Strategies being researched include cutting the high fat and sugar content of the mixture — muffins that are a coffee shop staple, for instance, typically have around 23g of sugar and 17g of fat per 100g) and swapping the refined flour for wholegrain flour.

The latest efforts involve adding novel ingredients. Researchers in India and Norway, for example, have created a muffin made with hibiscus flowers, which are high in plant compounds such as anthocyanins and phenolics, as well as B vitamins and vitamin C.

Bread, which has long been a staple, is bought by 99.8 per cent of British households, with nearly 11 million loaves sold a day (file image)

Bread, which has long been a staple, is bought by 99.8 per cent of British households, with nearly 11 million loaves sold a day (file image) 

Anthocyanins and phenolics are antioxidants, compounds that protect our cells from damage and ageing. And at 14.8mg per gram, the concentration of anthocyanins in the hibiscus flower is more than three times that in blueberries, another good source.

The hibiscus flower also contains around 20 times as much vitamin C as an orange, while its plentiful B vitamins (B1, B2 and B3) are important for, among other things, a functioning nervous system. To make the muffins, researchers replaced milk in muffins with liquid hibiscus extract before carrying out taste tests with volunteers — using 17 variations of the recipe. Their views were used to create the tastiest muffin, one with 4.5ml, just under a teaspoon, of hibiscus flower extract.

Dr Eva Falch, a food scientist at the Norwegian University of Science and Technology, and one of the researchers, says hibiscus flower extract is under-utilised. She adds: ‘In food cultures where baked goods like this are part of the daily diet, they can add extra nutrients.’

Other attempts to reformulate muffins to make them healthier include a version made by Loughborough University in 2021.

They used inulin, a sweet-tasting plant fibre, as a sugar and fat substitute and replaced some of the flour with flour made from dried, unripe bananas.

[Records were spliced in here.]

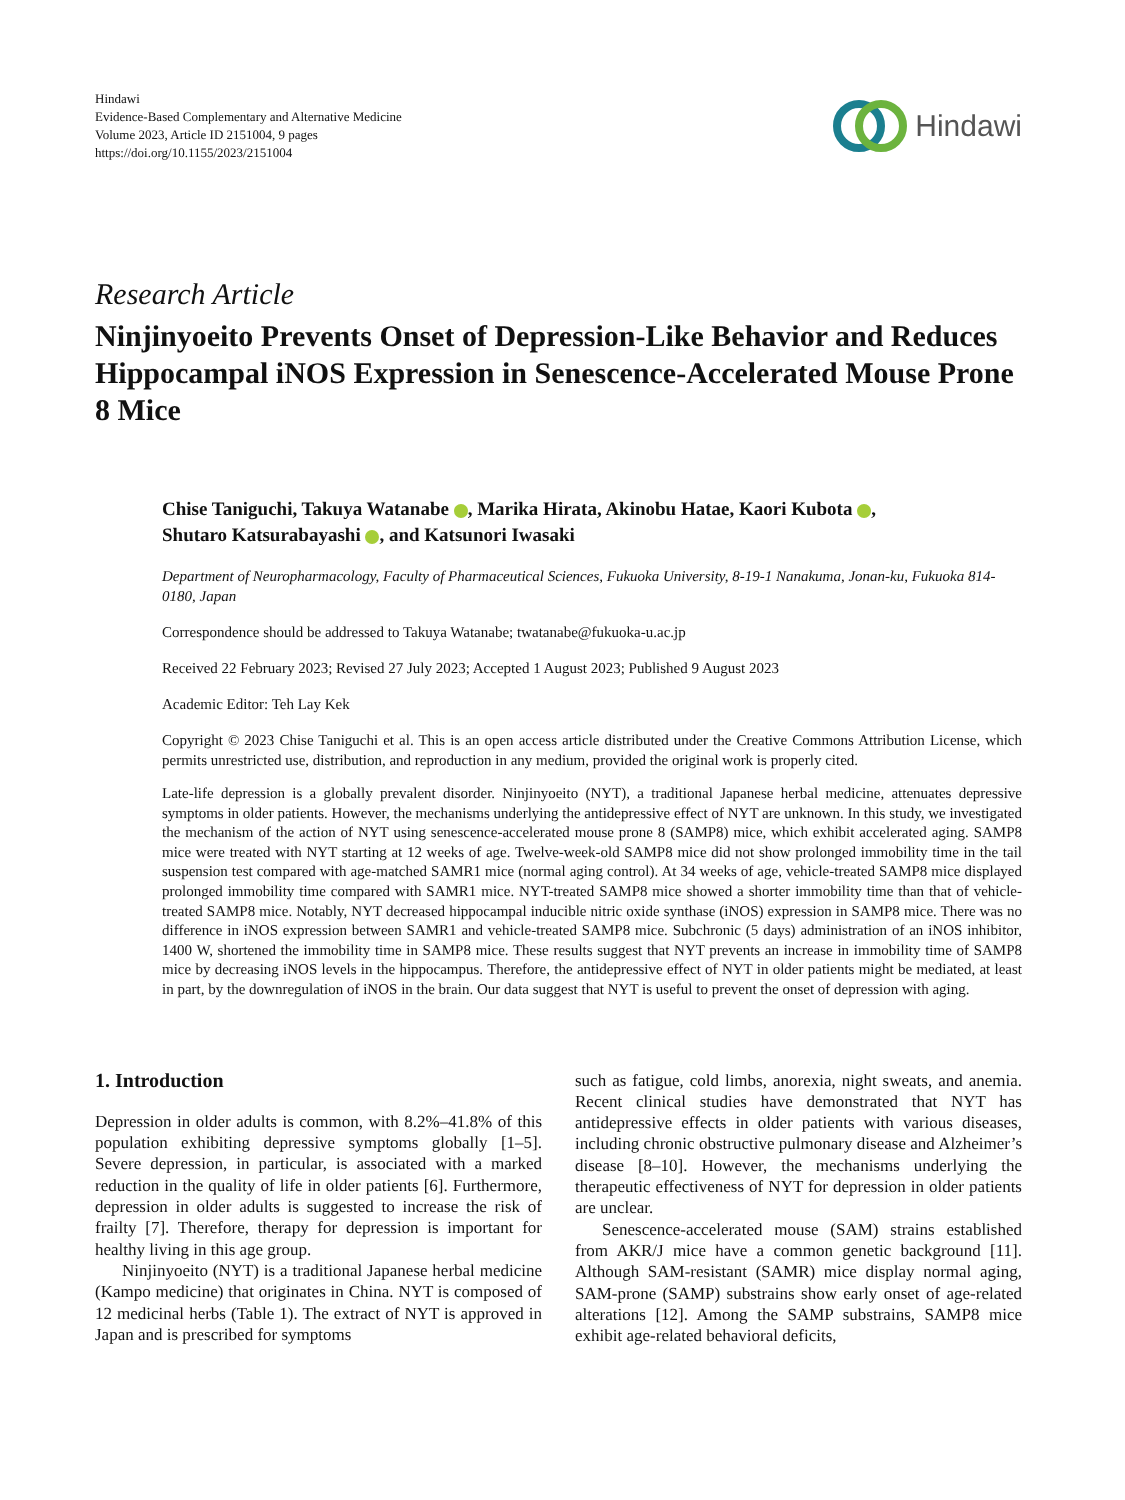Hindawi
Evidence-Based Complementary and Alternative Medicine
Volume 2023, Article ID 2151004, 9 pages
https://doi.org/10.1155/2023/2151004
Hindawi
Research Article
Ninjinyoeito Prevents Onset of Depression-Like Behavior and Reduces Hippocampal iNOS Expression in Senescence-Accelerated Mouse Prone 8 Mice
Chise Taniguchi, Takuya Watanabe , Marika Hirata, Akinobu Hatae, Kaori Kubota ,
Shutaro Katsurabayashi , and Katsunori Iwasaki
Department of Neuropharmacology, Faculty of Pharmaceutical Sciences, Fukuoka University, 8-19-1 Nanakuma, Jonan-ku, Fukuoka 814-0180, Japan
Correspondence should be addressed to Takuya Watanabe; twatanabe@fukuoka-u.ac.jp
Received 22 February 2023; Revised 27 July 2023; Accepted 1 August 2023; Published 9 August 2023
Academic Editor: Teh Lay Kek
Copyright © 2023 Chise Taniguchi et al. This is an open access article distributed under the Creative Commons Attribution License, which permits unrestricted use, distribution, and reproduction in any medium, provided the original work is properly cited.
Late-life depression is a globally prevalent disorder. Ninjinyoeito (NYT), a traditional Japanese herbal medicine, attenuates depressive symptoms in older patients. However, the mechanisms underlying the antidepressive effect of NYT are unknown. In this study, we investigated the mechanism of the action of NYT using senescence-accelerated mouse prone 8 (SAMP8) mice, which exhibit accelerated aging. SAMP8 mice were treated with NYT starting at 12 weeks of age. Twelve-week-old SAMP8 mice did not show prolonged immobility time in the tail suspension test compared with age-matched SAMR1 mice (normal aging control). At 34 weeks of age, vehicle-treated SAMP8 mice displayed prolonged immobility time compared with SAMR1 mice. NYT-treated SAMP8 mice showed a shorter immobility time than that of vehicle-treated SAMP8 mice. Notably, NYT decreased hippocampal inducible nitric oxide synthase (iNOS) expression in SAMP8 mice. There was no difference in iNOS expression between SAMR1 and vehicle-treated SAMP8 mice. Subchronic (5 days) administration of an iNOS inhibitor, 1400 W, shortened the immobility time in SAMP8 mice. These results suggest that NYT prevents an increase in immobility time of SAMP8 mice by decreasing iNOS levels in the hippocampus. Therefore, the antidepressive effect of NYT in older patients might be mediated, at least in part, by the downregulation of iNOS in the brain. Our data suggest that NYT is useful to prevent the onset of depression with aging.
1. Introduction
Depression in older adults is common, with 8.2%–41.8% of this population exhibiting depressive symptoms globally [1–5]. Severe depression, in particular, is associated with a marked reduction in the quality of life in older patients [6]. Furthermore, depression in older adults is suggested to increase the risk of frailty [7]. Therefore, therapy for depression is important for healthy living in this age group.
Ninjinyoeito (NYT) is a traditional Japanese herbal medicine (Kampo medicine) that originates in China. NYT is composed of 12 medicinal herbs (Table 1). The extract of NYT is approved in Japan and is prescribed for symptoms
such as fatigue, cold limbs, anorexia, night sweats, and anemia. Recent clinical studies have demonstrated that NYT has antidepressive effects in older patients with various diseases, including chronic obstructive pulmonary disease and Alzheimer’s disease [8–10]. However, the mechanisms underlying the therapeutic effectiveness of NYT for depression in older patients are unclear.
Senescence-accelerated mouse (SAM) strains established from AKR/J mice have a common genetic background [11]. Although SAM-resistant (SAMR) mice display normal aging, SAM-prone (SAMP) substrains show early onset of age-related alterations [12]. Among the SAMP substrains, SAMP8 mice exhibit age-related behavioral deficits,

This is rich in resistant starch, a carbohydrate that can make the body more sensitive to insulin, which mops up sugar from the blood and can reduce the risk of type 2 diabetes.

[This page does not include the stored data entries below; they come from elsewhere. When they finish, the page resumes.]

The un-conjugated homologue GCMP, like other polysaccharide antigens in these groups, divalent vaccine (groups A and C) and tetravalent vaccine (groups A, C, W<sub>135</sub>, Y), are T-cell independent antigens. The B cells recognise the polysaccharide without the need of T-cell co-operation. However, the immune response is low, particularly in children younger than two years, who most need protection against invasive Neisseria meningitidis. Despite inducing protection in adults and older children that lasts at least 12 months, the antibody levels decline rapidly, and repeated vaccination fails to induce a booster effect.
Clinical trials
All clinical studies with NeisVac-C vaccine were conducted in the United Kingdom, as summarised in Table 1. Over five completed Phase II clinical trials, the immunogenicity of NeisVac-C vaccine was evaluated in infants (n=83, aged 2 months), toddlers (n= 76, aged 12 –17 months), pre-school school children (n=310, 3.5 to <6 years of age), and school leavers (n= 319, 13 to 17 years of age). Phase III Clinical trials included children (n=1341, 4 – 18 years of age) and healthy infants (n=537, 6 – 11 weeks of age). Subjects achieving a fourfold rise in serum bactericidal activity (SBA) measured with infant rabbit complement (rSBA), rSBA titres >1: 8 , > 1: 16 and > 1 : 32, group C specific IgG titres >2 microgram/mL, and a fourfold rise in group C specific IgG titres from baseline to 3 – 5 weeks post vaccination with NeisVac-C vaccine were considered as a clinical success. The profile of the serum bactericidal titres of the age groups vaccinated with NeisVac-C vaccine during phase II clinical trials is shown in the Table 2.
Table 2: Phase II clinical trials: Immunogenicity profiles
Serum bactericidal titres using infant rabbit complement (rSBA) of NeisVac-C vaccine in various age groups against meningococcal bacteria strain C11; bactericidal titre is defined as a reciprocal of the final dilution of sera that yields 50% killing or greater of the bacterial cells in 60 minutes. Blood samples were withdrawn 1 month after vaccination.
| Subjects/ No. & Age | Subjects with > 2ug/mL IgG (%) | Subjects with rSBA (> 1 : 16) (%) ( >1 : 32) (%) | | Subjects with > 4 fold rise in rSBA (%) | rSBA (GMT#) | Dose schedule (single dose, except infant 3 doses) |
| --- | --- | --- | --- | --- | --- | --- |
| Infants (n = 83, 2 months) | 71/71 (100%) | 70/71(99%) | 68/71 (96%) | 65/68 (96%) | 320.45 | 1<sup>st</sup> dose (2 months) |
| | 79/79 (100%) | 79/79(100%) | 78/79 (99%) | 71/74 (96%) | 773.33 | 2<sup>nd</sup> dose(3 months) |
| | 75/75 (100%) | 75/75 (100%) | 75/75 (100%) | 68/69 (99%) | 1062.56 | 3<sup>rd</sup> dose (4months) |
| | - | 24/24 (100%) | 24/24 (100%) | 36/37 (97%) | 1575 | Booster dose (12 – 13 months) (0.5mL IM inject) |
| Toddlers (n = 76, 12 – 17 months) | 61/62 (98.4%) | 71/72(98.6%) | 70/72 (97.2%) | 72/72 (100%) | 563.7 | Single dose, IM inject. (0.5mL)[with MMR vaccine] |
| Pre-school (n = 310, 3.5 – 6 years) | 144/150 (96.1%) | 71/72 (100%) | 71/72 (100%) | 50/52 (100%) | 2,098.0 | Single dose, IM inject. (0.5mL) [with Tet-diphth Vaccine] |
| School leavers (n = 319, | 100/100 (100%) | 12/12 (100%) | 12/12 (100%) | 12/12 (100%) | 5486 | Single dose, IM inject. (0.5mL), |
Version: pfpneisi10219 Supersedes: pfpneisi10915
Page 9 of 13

The reworked muffins contained up to 12 per cent fewer calories and were, in the main, judged to be both springy and tasty.

Writing in the journal Foods, the researchers concluded: ‘There is significant potential to industrially produce reduced sugar or fat muffins using inulin or green banana flour without significantly deteriorating quality attributes.’

Meanwhile, researchers in South Korea have used Chinese cabbage leaves left over from making kimchi to create muffins with a higher fibre content — 13 per cent — almost double that of a standard muffin.

And in New Zealand, food scientists have experimented with using beta-glucan, a fibre with cholesterol-lowering properties, to make ‘heart healthy’ muffins.

But Duane Mellor, a dietitian and a senior lecturer at Aston University Medical School, fears some will over-estimate the health gains that come with recipe tweaks and says that reducing the size of muffins — or how often we eat them — would bring better health benefits.

‘Muffins are increasing in size,’ he says. ‘They’ve gone from what used to be called cupcakes to brimming over the top of the little cups they sit in. We have to think about the portion size. After all, cakes are still cakes.’

If you can’t forsake your morning muffin, Mike Lean, a professor of human nutrition at Glasgow University, advises making your own. He said: ‘Most commercial muffins are enormous and made with ridiculous amounts of fat and sugar.

‘If you like a muffin from time to time, as I do, the tricks are: make them smaller, cut the yucky fat, cut the sugar and earn them with a decent run, walk or cycle ride.’

Making your own won’t be the solution for everyone, says Dr Chris van Tulleken, an associate professor of infectious diseases at University College London and author of the book Ultra-Processed People: Why Do We All Eat Stuff That Isn’t Food . . . And Why Can’t We Stop.

‘The tragedy is that for many people the ingredients, skills, time and energy costs of cooking a muffin at home make them totally unrealistic,’ he says. ‘That’s what we need to change about our food system.’